Records to process:
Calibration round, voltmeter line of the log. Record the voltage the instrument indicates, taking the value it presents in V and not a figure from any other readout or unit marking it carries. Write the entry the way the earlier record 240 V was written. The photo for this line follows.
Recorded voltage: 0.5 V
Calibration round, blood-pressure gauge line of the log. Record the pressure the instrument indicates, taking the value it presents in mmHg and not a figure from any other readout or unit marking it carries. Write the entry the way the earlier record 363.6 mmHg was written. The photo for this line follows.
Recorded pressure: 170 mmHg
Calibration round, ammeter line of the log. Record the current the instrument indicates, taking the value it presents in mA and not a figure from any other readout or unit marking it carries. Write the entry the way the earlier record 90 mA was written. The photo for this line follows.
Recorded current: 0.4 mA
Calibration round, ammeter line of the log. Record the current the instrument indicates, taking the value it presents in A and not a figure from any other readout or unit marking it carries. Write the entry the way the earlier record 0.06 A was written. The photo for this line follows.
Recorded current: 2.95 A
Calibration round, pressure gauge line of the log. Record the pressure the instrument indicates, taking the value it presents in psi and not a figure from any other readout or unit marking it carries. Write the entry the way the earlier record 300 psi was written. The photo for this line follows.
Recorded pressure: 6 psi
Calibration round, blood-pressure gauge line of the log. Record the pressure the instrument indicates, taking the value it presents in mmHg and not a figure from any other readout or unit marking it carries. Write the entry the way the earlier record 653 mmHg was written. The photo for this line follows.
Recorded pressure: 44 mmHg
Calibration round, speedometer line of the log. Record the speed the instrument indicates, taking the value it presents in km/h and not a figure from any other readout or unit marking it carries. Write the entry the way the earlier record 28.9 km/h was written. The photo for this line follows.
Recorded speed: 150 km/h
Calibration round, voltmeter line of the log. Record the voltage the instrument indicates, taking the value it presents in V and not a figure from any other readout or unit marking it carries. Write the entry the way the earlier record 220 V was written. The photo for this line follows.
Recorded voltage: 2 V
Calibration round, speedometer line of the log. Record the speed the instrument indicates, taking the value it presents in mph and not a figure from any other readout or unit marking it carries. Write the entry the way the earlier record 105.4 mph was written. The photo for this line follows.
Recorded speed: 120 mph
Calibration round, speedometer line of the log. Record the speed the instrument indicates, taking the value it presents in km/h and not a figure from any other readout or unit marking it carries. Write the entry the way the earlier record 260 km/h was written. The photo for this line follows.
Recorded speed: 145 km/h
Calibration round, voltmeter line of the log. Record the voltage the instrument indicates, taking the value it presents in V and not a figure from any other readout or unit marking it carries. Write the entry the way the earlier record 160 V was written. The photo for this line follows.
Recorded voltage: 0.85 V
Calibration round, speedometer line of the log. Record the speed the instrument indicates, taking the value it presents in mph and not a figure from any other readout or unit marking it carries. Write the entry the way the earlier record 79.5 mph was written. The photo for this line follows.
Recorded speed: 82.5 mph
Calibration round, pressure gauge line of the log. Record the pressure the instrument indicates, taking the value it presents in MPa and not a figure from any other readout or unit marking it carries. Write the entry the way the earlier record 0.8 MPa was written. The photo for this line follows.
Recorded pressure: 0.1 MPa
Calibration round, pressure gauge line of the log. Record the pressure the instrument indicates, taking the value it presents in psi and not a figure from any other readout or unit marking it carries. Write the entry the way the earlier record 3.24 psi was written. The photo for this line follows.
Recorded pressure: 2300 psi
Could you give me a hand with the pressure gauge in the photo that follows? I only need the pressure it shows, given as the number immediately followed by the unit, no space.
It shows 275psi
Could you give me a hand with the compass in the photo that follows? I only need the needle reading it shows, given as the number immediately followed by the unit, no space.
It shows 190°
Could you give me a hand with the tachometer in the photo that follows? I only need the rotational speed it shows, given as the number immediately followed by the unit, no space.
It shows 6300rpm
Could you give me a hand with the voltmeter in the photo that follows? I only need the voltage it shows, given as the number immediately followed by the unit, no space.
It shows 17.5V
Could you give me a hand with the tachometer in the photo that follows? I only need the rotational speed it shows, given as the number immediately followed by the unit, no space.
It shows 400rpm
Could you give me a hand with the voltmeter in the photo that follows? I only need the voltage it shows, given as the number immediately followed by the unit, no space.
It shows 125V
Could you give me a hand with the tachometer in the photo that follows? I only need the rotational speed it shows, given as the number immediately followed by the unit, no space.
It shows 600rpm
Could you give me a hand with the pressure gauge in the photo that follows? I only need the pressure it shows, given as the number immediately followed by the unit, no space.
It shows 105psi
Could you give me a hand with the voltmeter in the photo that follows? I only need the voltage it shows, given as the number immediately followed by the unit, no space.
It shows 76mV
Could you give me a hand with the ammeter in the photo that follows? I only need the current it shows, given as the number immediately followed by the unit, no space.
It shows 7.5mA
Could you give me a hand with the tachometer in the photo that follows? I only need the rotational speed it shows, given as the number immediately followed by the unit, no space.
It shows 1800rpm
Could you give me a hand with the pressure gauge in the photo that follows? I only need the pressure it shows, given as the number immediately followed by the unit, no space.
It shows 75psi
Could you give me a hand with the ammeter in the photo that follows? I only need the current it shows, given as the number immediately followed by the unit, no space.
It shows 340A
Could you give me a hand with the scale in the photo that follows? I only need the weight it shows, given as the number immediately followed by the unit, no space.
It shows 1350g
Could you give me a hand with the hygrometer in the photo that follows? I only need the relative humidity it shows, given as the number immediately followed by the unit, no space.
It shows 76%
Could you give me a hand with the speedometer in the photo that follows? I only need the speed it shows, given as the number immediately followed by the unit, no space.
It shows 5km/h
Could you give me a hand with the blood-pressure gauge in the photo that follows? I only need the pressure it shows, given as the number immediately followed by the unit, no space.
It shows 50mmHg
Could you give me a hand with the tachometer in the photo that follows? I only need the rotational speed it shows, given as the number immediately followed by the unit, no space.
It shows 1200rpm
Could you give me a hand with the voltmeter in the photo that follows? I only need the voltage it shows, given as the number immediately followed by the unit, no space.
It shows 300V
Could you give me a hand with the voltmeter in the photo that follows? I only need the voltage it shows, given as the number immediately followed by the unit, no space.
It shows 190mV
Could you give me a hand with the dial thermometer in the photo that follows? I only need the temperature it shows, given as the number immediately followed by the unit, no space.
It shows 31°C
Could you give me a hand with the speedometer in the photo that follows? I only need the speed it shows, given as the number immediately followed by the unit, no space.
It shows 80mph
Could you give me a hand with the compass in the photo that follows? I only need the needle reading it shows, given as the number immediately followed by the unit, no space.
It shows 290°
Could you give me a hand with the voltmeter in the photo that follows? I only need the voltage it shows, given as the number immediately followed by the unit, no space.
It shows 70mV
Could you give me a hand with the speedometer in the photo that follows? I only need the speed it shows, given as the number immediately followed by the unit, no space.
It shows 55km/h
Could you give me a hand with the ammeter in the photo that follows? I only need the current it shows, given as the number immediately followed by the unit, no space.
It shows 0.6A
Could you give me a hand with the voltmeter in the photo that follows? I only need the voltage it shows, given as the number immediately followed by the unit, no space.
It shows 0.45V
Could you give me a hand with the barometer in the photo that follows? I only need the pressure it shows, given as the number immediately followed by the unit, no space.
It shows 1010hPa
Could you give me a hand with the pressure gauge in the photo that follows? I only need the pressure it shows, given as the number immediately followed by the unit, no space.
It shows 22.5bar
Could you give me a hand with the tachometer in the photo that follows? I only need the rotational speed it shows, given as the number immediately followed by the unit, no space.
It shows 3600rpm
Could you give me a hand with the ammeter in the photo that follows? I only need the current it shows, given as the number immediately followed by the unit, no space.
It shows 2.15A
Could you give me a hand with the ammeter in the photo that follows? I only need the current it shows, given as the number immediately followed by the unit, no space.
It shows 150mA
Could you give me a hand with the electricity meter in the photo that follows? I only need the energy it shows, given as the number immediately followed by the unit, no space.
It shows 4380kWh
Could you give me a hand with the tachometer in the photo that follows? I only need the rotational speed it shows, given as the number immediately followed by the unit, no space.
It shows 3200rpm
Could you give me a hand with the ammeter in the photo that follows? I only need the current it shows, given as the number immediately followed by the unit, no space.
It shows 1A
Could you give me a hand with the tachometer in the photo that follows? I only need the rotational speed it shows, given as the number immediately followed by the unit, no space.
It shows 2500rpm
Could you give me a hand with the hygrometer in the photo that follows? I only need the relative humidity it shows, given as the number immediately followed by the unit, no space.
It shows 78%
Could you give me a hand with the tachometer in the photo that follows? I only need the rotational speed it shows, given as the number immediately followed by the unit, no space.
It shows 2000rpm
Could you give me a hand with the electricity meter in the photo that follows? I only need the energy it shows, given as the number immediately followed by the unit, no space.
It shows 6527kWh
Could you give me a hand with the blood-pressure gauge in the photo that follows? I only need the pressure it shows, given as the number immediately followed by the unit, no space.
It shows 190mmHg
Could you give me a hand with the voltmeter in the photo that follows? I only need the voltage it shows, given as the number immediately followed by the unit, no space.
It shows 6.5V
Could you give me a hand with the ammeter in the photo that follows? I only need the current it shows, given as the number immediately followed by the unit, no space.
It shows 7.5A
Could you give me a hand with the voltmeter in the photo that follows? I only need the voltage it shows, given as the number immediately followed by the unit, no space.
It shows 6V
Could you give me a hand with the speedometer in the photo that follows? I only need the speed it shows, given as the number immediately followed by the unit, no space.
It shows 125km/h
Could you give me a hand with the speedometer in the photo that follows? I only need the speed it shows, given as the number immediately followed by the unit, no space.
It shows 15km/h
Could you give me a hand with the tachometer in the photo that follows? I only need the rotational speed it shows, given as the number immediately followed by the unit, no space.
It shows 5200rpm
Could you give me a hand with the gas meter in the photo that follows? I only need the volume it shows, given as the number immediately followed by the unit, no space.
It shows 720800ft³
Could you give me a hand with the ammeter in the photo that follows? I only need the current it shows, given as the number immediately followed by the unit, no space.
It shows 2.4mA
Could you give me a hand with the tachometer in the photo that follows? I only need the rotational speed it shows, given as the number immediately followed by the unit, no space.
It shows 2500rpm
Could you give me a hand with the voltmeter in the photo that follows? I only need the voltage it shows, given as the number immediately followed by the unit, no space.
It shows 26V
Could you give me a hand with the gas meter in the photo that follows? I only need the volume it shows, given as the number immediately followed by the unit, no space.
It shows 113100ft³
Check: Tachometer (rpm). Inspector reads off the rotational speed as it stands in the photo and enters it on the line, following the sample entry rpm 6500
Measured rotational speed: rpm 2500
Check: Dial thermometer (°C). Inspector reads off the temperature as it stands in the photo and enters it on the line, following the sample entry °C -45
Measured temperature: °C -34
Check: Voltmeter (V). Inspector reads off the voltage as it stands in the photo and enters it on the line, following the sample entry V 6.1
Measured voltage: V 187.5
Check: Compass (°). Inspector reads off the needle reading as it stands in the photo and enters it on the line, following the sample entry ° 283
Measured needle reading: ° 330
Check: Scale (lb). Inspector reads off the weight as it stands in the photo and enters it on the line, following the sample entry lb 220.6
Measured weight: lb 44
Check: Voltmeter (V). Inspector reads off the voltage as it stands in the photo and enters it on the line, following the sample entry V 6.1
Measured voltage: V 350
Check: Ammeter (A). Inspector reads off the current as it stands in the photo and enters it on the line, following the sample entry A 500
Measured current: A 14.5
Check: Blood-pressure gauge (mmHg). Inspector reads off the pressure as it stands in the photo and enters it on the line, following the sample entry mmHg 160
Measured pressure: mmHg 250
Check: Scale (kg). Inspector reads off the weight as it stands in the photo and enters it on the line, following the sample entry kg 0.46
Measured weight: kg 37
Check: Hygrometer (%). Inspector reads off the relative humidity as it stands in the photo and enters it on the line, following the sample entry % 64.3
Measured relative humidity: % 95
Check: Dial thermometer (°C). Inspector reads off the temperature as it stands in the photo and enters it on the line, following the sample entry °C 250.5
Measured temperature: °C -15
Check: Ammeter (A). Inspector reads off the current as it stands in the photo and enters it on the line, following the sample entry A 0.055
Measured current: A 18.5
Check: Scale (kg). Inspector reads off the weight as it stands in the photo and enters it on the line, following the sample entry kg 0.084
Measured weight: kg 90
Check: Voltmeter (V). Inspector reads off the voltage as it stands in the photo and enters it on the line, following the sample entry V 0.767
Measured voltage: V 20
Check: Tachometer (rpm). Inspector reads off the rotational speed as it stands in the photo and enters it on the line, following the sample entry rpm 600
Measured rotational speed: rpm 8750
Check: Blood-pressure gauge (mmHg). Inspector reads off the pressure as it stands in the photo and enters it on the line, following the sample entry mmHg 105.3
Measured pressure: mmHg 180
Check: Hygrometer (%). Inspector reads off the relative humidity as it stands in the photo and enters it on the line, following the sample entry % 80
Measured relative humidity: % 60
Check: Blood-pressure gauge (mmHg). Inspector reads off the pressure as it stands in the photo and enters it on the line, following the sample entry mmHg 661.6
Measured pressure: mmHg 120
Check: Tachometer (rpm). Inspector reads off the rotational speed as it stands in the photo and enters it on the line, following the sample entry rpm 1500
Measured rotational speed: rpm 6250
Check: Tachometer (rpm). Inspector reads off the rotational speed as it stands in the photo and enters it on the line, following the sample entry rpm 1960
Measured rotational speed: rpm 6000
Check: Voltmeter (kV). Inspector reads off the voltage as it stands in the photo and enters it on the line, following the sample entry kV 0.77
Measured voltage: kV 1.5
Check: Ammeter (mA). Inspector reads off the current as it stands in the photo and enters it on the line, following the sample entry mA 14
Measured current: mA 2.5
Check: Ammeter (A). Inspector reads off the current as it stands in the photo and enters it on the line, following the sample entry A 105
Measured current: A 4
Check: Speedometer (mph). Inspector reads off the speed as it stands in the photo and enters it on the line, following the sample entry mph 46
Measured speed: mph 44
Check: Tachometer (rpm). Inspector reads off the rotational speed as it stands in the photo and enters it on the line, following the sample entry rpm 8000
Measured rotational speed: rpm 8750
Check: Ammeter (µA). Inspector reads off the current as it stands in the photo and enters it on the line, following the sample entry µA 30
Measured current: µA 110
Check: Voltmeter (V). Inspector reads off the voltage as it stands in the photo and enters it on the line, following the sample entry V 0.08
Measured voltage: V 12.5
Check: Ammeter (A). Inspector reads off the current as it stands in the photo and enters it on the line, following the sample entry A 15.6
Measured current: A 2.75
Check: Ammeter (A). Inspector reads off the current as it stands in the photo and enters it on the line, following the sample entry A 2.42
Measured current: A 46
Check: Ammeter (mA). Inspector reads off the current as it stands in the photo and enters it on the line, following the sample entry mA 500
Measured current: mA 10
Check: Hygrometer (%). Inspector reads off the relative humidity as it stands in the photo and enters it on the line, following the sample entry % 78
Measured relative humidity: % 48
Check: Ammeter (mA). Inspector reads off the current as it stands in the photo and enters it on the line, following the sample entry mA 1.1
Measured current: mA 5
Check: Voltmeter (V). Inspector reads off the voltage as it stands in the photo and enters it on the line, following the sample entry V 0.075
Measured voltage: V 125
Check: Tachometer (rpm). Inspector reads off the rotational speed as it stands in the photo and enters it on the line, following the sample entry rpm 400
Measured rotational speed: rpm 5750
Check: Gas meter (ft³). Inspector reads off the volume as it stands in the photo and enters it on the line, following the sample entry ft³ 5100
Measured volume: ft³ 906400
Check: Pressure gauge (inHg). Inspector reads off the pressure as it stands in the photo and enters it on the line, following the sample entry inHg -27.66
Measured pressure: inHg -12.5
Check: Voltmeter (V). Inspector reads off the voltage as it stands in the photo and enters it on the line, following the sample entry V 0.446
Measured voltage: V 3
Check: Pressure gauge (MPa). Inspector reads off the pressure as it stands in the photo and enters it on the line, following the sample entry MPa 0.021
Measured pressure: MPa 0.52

To-do item:
Put the lines of the material into a JSON list of strings, one string per line and no blank lines. Cover only the part that opens with the line containing "entry mA 14" and closes with the line containing "Measured current: µA 110", and include both of those lines.

Response to the exercise:
[
  "Check: Ammeter (mA). Inspector reads off the current as it stands in the photo and enters it on the line, following the sample entry mA 14",
  "Measured current: mA 2.5",
  "Check: Ammeter (A). Inspector reads off the current as it stands in the photo and enters it on the line, following the sample entry A 105",
  "Measured current: A 4",
  "Check: Speedometer (mph). Inspector reads off the speed as it stands in the photo and enters it on the line, following the sample entry mph 46",
  "Measured speed: mph 44",
  "Check: Tachometer (rpm). Inspector reads off the rotational speed as it stands in the photo and enters it on the line, following the sample entry rpm 8000",
  "Measured rotational speed: rpm 8750",
  "Check: Ammeter (µA). Inspector reads off the current as it stands in the photo and enters it on the line, following the sample entry µA 30",
  "Measured current: µA 110"
]